_ASSIGNMENT_: Scan the entries below for the word "tail". Copy each line that has it.
Start of PROVIDED DATA
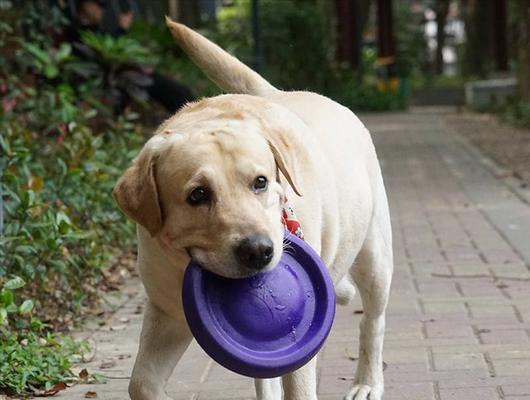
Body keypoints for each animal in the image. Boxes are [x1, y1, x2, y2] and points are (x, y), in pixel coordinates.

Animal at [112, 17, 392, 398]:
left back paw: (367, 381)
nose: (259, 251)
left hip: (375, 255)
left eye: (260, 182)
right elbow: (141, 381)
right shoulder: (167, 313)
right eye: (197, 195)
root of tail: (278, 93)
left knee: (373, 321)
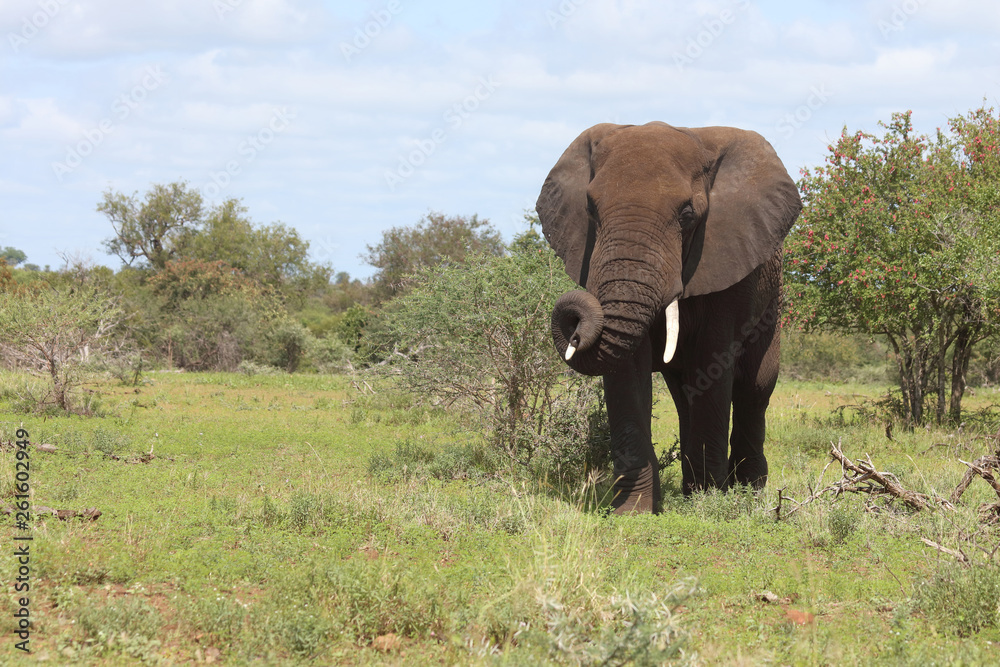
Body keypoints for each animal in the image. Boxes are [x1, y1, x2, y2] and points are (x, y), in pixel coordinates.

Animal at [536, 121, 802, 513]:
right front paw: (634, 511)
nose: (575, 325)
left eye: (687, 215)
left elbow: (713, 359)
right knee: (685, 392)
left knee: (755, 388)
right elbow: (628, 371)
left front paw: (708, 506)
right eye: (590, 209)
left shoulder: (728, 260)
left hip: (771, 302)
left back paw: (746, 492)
End of PROVIDED DATA
Start of PROVIDED DATA
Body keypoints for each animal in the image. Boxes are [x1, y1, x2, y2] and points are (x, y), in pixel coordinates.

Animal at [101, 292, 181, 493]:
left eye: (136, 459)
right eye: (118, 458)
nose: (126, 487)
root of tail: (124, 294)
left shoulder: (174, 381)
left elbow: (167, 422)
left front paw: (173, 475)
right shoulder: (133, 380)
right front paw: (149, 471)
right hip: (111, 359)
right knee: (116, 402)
End of PROVIDED DATA
Start of PROVIDED DATA
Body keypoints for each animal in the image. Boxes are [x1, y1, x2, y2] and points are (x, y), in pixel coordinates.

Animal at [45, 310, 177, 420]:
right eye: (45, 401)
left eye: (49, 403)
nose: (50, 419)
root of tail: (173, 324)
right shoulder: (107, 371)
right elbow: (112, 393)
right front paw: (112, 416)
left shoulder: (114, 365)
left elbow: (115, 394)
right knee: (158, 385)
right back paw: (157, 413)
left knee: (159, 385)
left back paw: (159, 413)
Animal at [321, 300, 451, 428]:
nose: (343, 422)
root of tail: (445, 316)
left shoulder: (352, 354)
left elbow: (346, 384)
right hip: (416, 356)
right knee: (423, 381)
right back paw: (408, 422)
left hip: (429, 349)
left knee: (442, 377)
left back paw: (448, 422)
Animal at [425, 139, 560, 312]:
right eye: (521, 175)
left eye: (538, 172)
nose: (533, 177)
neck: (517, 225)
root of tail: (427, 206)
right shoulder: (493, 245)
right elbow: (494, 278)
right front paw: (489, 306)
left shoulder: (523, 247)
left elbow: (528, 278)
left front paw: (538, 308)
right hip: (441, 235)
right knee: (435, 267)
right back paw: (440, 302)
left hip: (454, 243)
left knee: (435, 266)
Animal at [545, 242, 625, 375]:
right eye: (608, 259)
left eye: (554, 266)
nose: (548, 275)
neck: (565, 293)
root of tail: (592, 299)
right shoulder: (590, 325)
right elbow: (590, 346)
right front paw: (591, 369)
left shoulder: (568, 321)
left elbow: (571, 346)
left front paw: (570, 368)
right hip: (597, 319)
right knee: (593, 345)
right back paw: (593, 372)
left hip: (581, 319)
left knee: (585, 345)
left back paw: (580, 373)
End of PROVIDED DATA
_WRITTEN RESPONSE_:
root of tail: (278, 93)
root of tail: (124, 294)
root of tail: (173, 324)
root of tail: (445, 316)
root of tail: (427, 206)
root of tail: (592, 299)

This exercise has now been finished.